[PAGE TEXT]:
* * * * *
Studio album by Aerodrom
- Released: 22 November 2019
- Recorded: October 2015 – October 2019
- Genre: Rock
- Length: 44:53
- Label: Croatia Records
- Producer: Jurica Pađen, Hrvoje Prskalo

Aerodrom chronology
| Taktika noja (2012) | Dnevni rituali (2019) |  |

Singles from Dnevni rituali
- "Od sutra ne pušim" Released: 23 December 2015; "Ispod tuša" Released: 8 December 2016; "Ja te jednostavno volim" Released: 20 September 2017; "Titanik" Released: 1 June 2018; "Neka bude" Released: 24 September 2018; "Sunce mi se smije" Released: 30 September 2019; "Vozi, mademoiselle" Released: 7 April 2020; "Nafte i benzina" Released: 3 November 2020;

= Dnevni rituali =

Dnevni rituali is the ninth studio album of the Croatian rock band Aerodrom, released through Croatia Records on 22 November 2019. The album is recorded by the same band members like their previous studio release Taktika noja. The album debuted at #21 on the official Croatian Top 40 chart and peaked at #8. Six singles were released from this album, "Od sutra ne pušim", "Ispod tuša", "Ja te jednostavno volim", which peaked at #13 and spent 12 weeks on the national Top 40 singles chart, "Titanik", "Neka bude", which debuted and peaked at #22 and "Sunce mi se smije", which debuted and peaked at #27.
* * * * *
[REQUEST]:
Retype the Dnevni rituali text between "Dnevni rituali is" and "peaked at #27.", inclusive. You won't need the listing for this.

[SUPPLIED MATERIAL]:
* * * * *
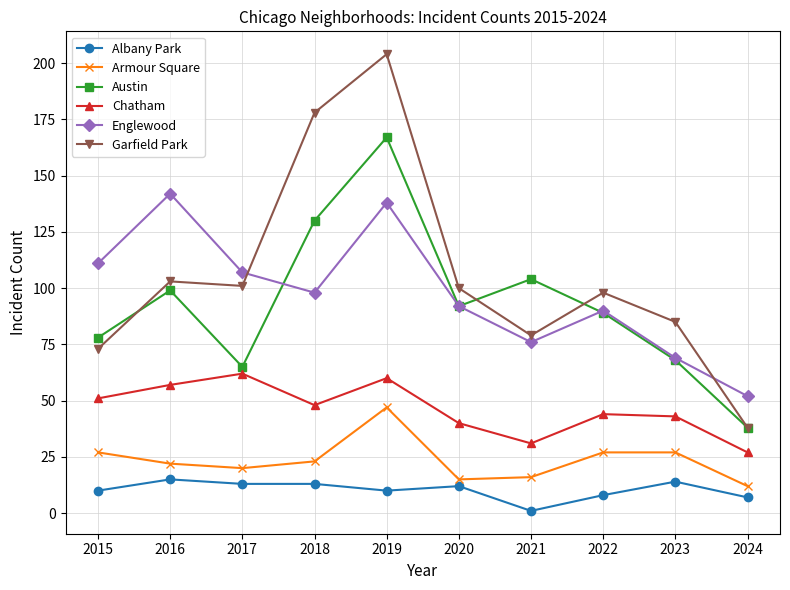

True or false: Garfield Park has more than 0 points higher than both neighbors.

True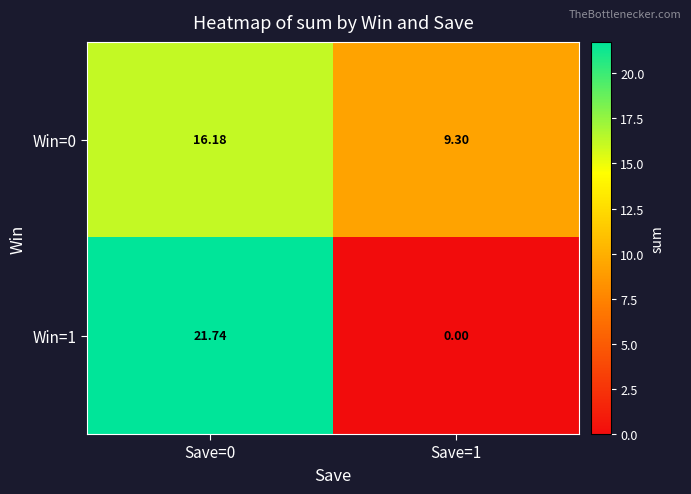

How many data points in Win=0 are above 16?

1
* * * * *
[EXERCISE ANSWER]:
Dnevni rituali is the ninth studio album of the Croatian rock band Aerodrom, released through Croatia Records on 22 November 2019. The album is recorded by the same band members like their previous studio release Taktika noja. The album debuted at #21 on the official Croatian Top 40 chart and peaked at #8. Six singles were released from this album, "Od sutra ne pušim", "Ispod tuša", "Ja te jednostavno volim", which peaked at #13 and spent 12 weeks on the national Top 40 singles chart, "Titanik", "Neka bude", which debuted and peaked at #22 and "Sunce mi se smije", which debuted and peaked at #27.